● Assignment: Reproduce the entries below character for character.

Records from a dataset

-=-=-

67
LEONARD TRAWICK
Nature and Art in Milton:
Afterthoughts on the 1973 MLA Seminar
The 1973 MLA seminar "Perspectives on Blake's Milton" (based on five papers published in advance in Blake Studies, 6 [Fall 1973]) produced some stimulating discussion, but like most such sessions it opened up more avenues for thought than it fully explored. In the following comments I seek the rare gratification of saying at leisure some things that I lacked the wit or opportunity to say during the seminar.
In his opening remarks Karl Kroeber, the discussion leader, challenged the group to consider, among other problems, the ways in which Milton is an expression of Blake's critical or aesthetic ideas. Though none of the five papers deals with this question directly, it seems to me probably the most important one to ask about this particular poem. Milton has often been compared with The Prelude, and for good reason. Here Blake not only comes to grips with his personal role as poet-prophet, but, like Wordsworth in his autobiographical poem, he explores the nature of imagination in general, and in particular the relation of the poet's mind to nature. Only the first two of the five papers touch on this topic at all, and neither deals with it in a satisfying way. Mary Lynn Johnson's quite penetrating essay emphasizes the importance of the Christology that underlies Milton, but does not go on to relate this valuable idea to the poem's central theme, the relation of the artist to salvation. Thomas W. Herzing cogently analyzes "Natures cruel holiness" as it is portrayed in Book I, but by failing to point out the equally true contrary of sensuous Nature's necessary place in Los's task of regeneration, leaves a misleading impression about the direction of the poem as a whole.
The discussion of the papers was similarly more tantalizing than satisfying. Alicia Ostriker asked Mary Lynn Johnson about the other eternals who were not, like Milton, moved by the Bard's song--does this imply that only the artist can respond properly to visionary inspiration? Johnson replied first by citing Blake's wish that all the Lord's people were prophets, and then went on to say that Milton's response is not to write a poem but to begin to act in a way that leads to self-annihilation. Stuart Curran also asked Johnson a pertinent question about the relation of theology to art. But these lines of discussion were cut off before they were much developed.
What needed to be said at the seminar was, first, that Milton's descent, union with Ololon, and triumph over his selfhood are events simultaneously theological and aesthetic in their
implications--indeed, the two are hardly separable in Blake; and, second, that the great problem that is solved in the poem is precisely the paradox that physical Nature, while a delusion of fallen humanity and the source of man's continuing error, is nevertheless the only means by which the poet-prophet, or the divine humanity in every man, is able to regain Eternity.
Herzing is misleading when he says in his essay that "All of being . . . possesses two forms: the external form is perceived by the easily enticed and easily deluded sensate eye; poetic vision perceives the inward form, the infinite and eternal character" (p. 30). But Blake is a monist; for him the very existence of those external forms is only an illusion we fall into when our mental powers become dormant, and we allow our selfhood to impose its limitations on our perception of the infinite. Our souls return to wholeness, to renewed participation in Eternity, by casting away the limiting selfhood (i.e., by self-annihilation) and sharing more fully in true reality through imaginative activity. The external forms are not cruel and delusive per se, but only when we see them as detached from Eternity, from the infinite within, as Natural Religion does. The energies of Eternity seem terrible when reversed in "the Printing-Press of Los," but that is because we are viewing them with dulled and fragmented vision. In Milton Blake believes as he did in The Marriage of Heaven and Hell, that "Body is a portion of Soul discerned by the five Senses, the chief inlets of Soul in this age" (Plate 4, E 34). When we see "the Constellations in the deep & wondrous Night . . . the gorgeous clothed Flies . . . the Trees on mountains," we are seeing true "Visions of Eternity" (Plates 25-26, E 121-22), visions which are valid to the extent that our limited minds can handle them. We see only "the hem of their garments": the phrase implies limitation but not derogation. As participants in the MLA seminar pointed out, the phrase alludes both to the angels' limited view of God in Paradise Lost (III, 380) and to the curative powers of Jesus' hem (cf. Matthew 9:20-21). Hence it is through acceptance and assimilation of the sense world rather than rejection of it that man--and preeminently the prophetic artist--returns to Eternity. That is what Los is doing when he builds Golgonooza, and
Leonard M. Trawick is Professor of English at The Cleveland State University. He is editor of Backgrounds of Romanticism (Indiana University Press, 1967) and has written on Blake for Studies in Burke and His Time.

-=-=-

● Reply:
67
LEONARD TRAWICK
Nature and Art in Milton:
Afterthoughts on the 1973 MLA Seminar
The 1973 MLA seminar "Perspectives on Blake's Milton" (based on five papers published in advance in Blake Studies, 6 [Fall 1973]) produced some stimulating discussion, but like most such sessions it opened up more avenues for thought than it fully explored. In the following comments I seek the rare gratification of saying at leisure some things that I lacked the wit or opportunity to say during the seminar.
In his opening remarks Karl Kroeber, the discussion leader, challenged the group to consider, among other problems, the ways in which Milton is an expression of Blake's critical or aesthetic ideas. Though none of the five papers deals with this question directly, it seems to me probably the most important one to ask about this particular poem. Milton has often been compared with The Prelude, and for good reason. Here Blake not only comes to grips with his personal role as poet-prophet, but, like Wordsworth in his autobiographical poem, he explores the nature of imagination in general, and in particular the relation of the poet's mind to nature. Only the first two of the five papers touch on this topic at all, and neither deals with it in a satisfying way. Mary Lynn Johnson's quite penetrating essay emphasizes the importance of the Christology that underlies Milton, but does not go on to relate this valuable idea to the poem's central theme, the relation of the artist to salvation. Thomas W. Herzing cogently analyzes "Natures cruel holiness" as it is portrayed in Book I, but by failing to point out the equally true contrary of sensuous Nature's necessary place in Los's task of regeneration, leaves a misleading impression about the direction of the poem as a whole.
The discussion of the papers was similarly more tantalizing than satisfying. Alicia Ostriker asked Mary Lynn Johnson about the other eternals who were not, like Milton, moved by the Bard's song--does this imply that only the artist can respond properly to visionary inspiration? Johnson replied first by citing Blake's wish that all the Lord's people were prophets, and then went on to say that Milton's response is not to write a poem but to begin to act in a way that leads to self-annihilation. Stuart Curran also asked Johnson a pertinent question about the relation of theology to art. But these lines of discussion were cut off before they were much developed.
What needed to be said at the seminar was, first, that Milton's descent, union with Ololon, and triumph over his selfhood are events simultaneously theological and aesthetic in their
implications--indeed, the two are hardly separable in Blake; and, second, that the great problem that is solved in the poem is precisely the paradox that physical Nature, while a delusion of fallen humanity and the source of man's continuing error, is nevertheless the only means by which the poet-prophet, or the divine humanity in every man, is able to regain Eternity.
Herzing is misleading when he says in his essay that "All of being . . . possesses two forms: the external form is perceived by the easily enticed and easily deluded sensate eye; poetic vision perceives the inward form, the infinite and eternal character" (p. 30). But Blake is a monist; for him the very existence of those external forms is only an illusion we fall into when our mental powers become dormant, and we allow our selfhood to impose its limitations on our perception of the infinite. Our souls return to wholeness, to renewed participation in Eternity, by casting away the limiting selfhood (i.e., by self-annihilation) and sharing more fully in true reality through imaginative activity. The external forms are not cruel and delusive per se, but only when we see them as detached from Eternity, from the infinite within, as Natural Religion does. The energies of Eternity seem terrible when reversed in "the Printing-Press of Los," but that is because we are viewing them with dulled and fragmented vision. In Milton Blake believes as he did in The Marriage of Heaven and Hell, that "Body is a portion of Soul discerned by the five Senses, the chief inlets of Soul in this age" (Plate 4, E 34). When we see "the Constellations in the deep & wondrous Night . . . the gorgeous clothed Flies . . . the Trees on mountains," we are seeing true "Visions of Eternity" (Plates 25-26, E 121-22), visions which are valid to the extent that our limited minds can handle them. We see only "the hem of their garments": the phrase implies limitation but not derogation. As participants in the MLA seminar pointed out, the phrase alludes both to the angels' limited view of God in Paradise Lost (III, 380) and to the curative powers of Jesus' hem (cf. Matthew 9:20-21). Hence it is through acceptance and assimilation of the sense world rather than rejection of it that man--and preeminently the prophetic artist--returns to Eternity. That is what Los is doing when he builds Golgonooza, and
Leonard M. Trawick is Professor of English at The Cleveland State University. He is editor of Backgrounds of Romanticism (Indiana University Press, 1967) and has written on Blake for Studies in Burke and His Time.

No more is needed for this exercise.